* _TASK DATA_:

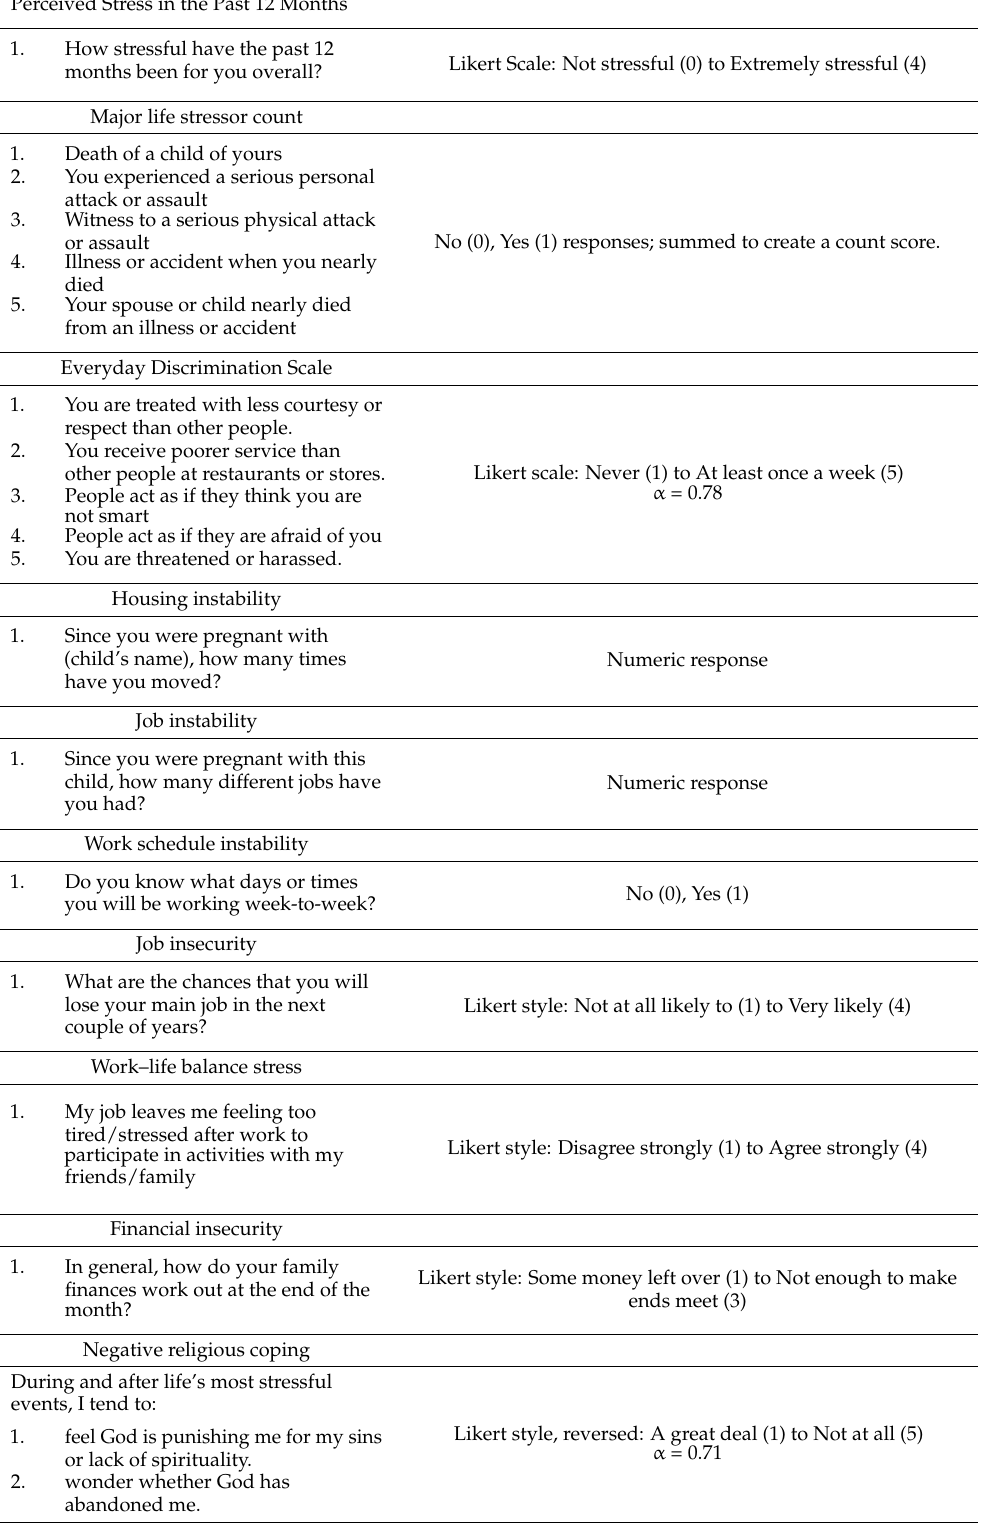
Table 1. Measures of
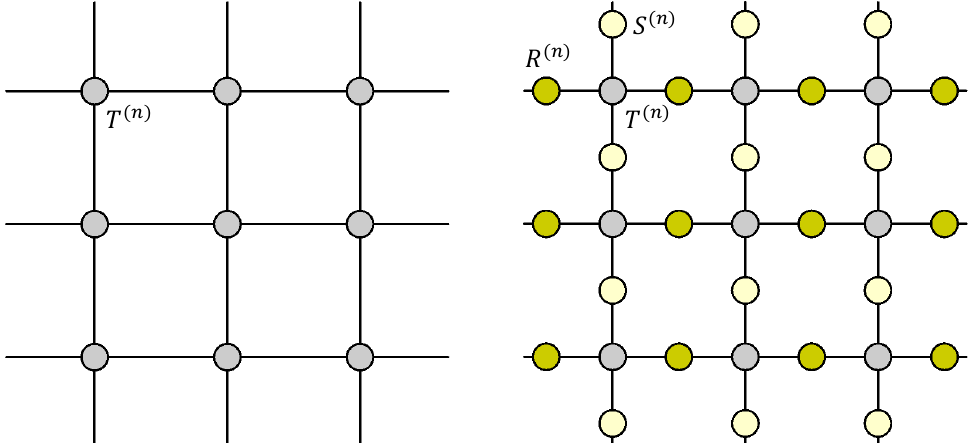
Figure 1 . (Left) Tensor network representation considered in the usual TRG algorithms. A local tensor T ( n ) lives on each lattice site. n denotes the renormalization step. (Right) Tensor network representation considered in the BTRG. Dark and light yellow symbols are the bond weights denoted by R ( n ) and S ( n ) , respectively, which are associated with the edges of the tensor network. These bond weights are initialized by the identity matrices and updated by the renormalization step of the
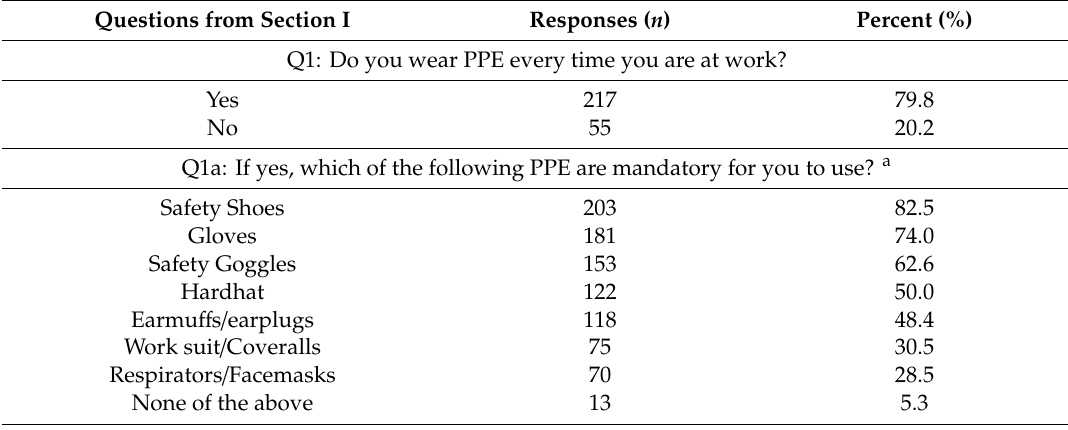
Table 2. Assessment of PPE compliance and knowledge of occupational exposures at the participant’s wastewater facility ( n =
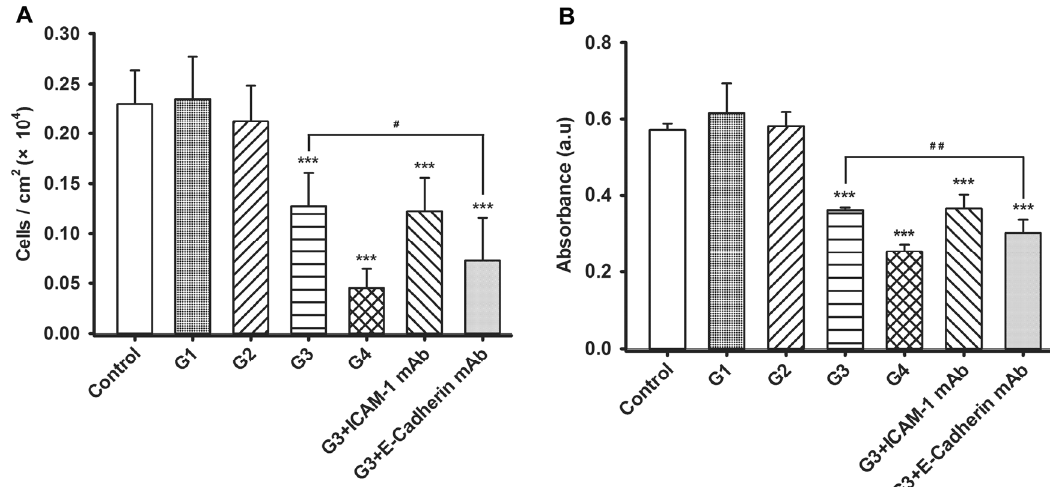
Figure 3. RSV-induced extracellular matrix (ECM) adherence of 16HBE cells progressively declines over the course of infection and is dependent on E-cadherin, but not ICAM-1. The adherent 16HBE cells to rat tail tendon collagen type I-coated plates was counted microscopically ( A ) or determined using crystal violet staining ( B ). Symbols signify statistical significance, where * p < 0.05, ** p < 0.01, and *** p < 0.001 compared with control (non-inoculated cells); # p < 0.05 and ## p < 0.01 compared with the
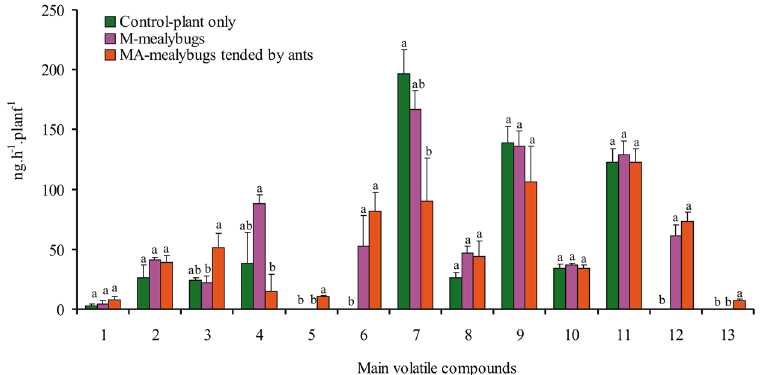
Figure 7. Means and standard error (ng.h − 1 .plant − 1 ) of main compounds emitted by cotton infested with mealybugs (M) or infested with mealybugs tended by ants (MA) or infested no mealybugs (Control). Code 1~13 on axis X indicate the main volatile compounds, there are octanal, nonanal, ρ -cymene, methyl nicotinate (4), MeSA (5), β -curcumene (6), dodecane, decanal, tetradecane, laurylacetate, hexadecane, cedrol (12), and one unidentified compound (13),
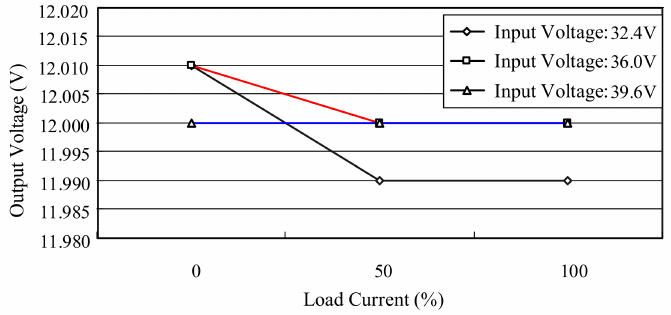
Figure 29. Curve of main output voltage versus load current on condition that the first and second secondary outputs are located at rated load.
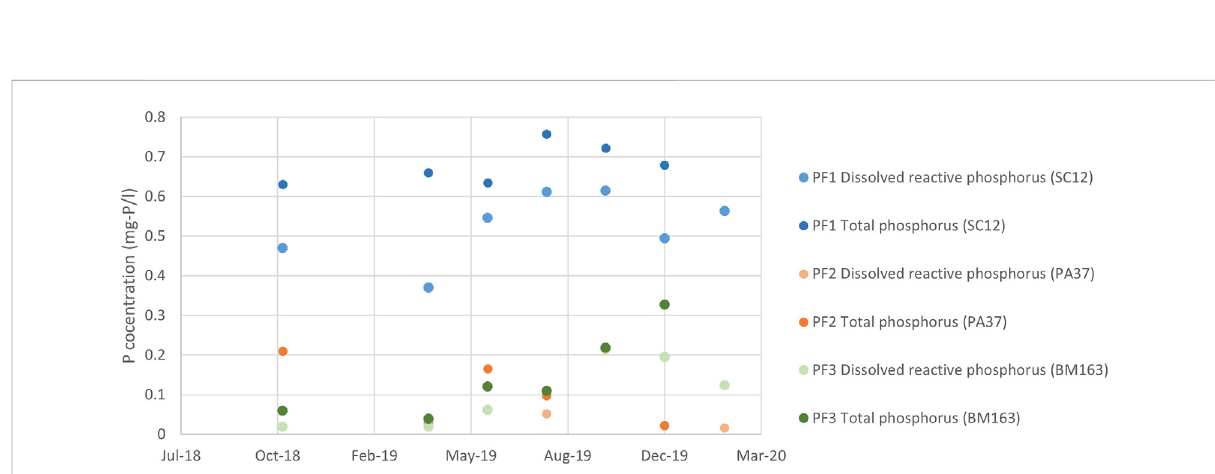
vegetation or cycled into lower sediments rather than the nutrient feed needed to sustain the fen. These levels are also a re fl ection of the dilution by rainwater evident from the mixed surface/groundwater at phreatic levels. The reported values in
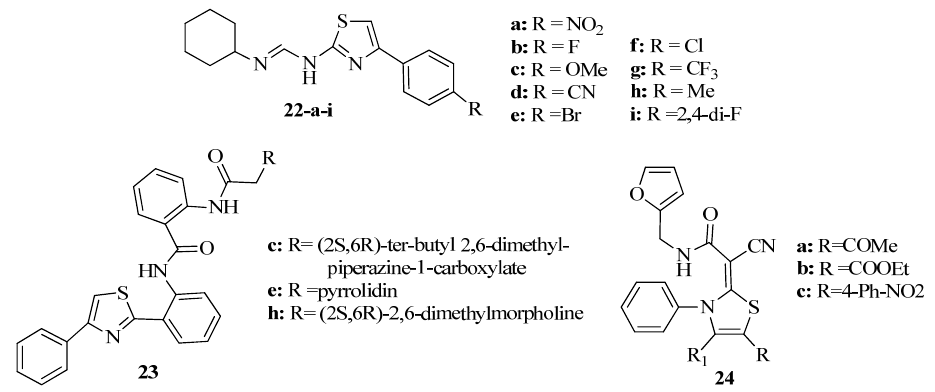
Figure 10. Structures of (E)-N’-cyclohexyl-N-(4-(p-alkyl) thiazol-2-yl) formimidamide and thiazole acetamides ( 22 ) and (E)-2-cyano-2-(4,5-dialkyl-3-phenylthiazol-2(3H)-ylidene)-N-(furan-2-ylmethyl) acetamide (24).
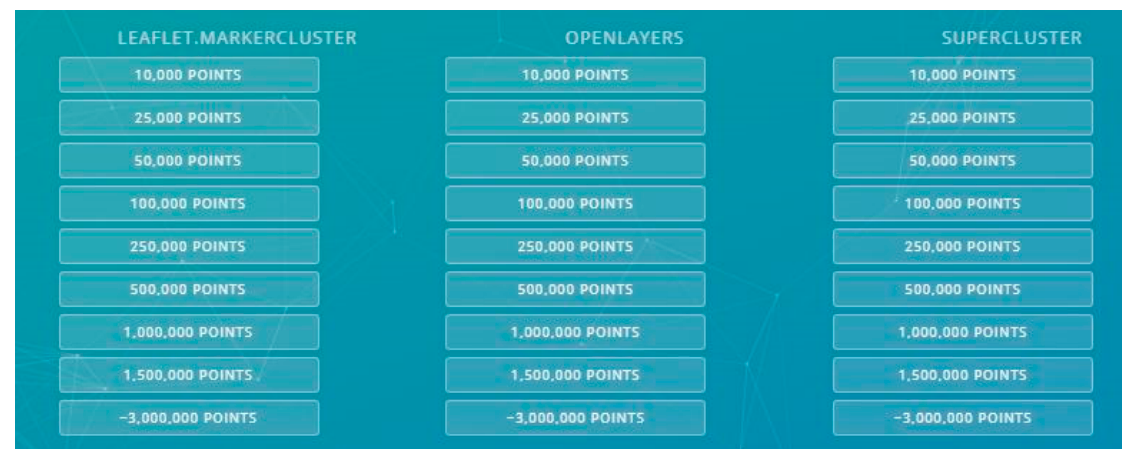
Figure 1. Web application provides all samples for clustering (5 × 9) and heatmaps (2 ×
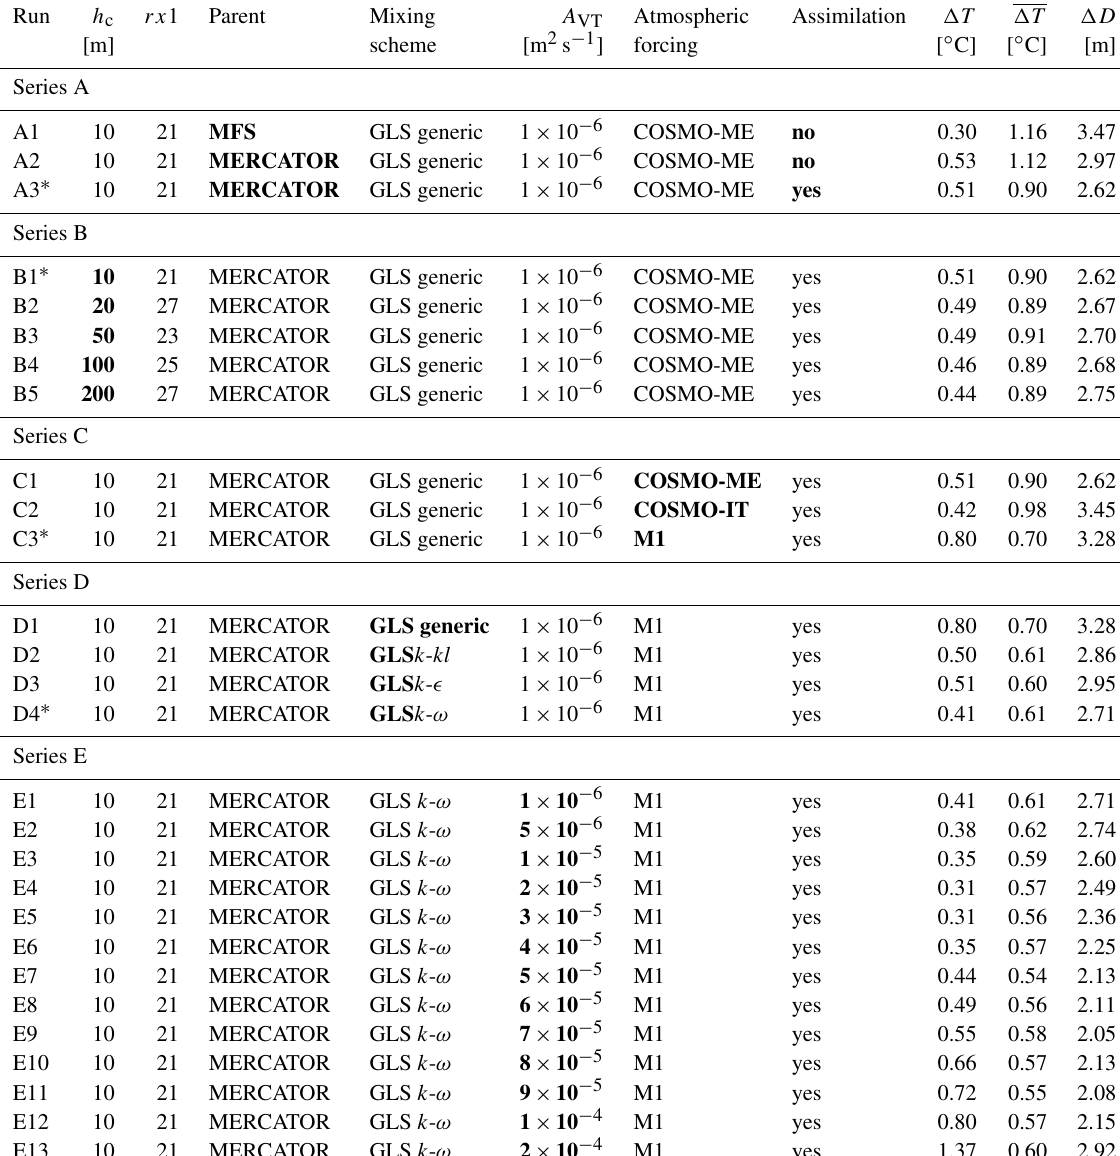
Table 2. The parameter settings and results of the ROMS runs in series A–E. The bold text indicates the parameters or boundary forcing patterns which are varied within the respective series. The best run in each series is marked by an asterisk and serves as the control run for the successive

* _EXERCISE DESCRIPTION_: Within the listing above, write out the stretch from the line with "Figure 29. Curve" through the line with "Figure 1. Web" exactly. Any pictures are to be left out.

* _ANSWER TO THE EXERCISE_:
Figure 29. Curve of main output voltage versus load current on condition that the first and second secondary outputs are located at rated load.
vegetation or cycled into lower sediments rather than the nutrient feed needed to sustain the fen. These levels are also a re fl ection of the dilution by rainwater evident from the mixed surface/groundwater at phreatic levels. The reported values in
Figure 10. Structures of (E)-N’-cyclohexyl-N-(4-(p-alkyl) thiazol-2-yl) formimidamide and thiazole acetamides ( 22 ) and (E)-2-cyano-2-(4,5-dialkyl-3-phenylthiazol-2(3H)-ylidene)-N-(furan-2-ylmethyl) acetamide (24).
Figure 1. Web application provides all samples for clustering (5 × 9) and heatmaps (2 ×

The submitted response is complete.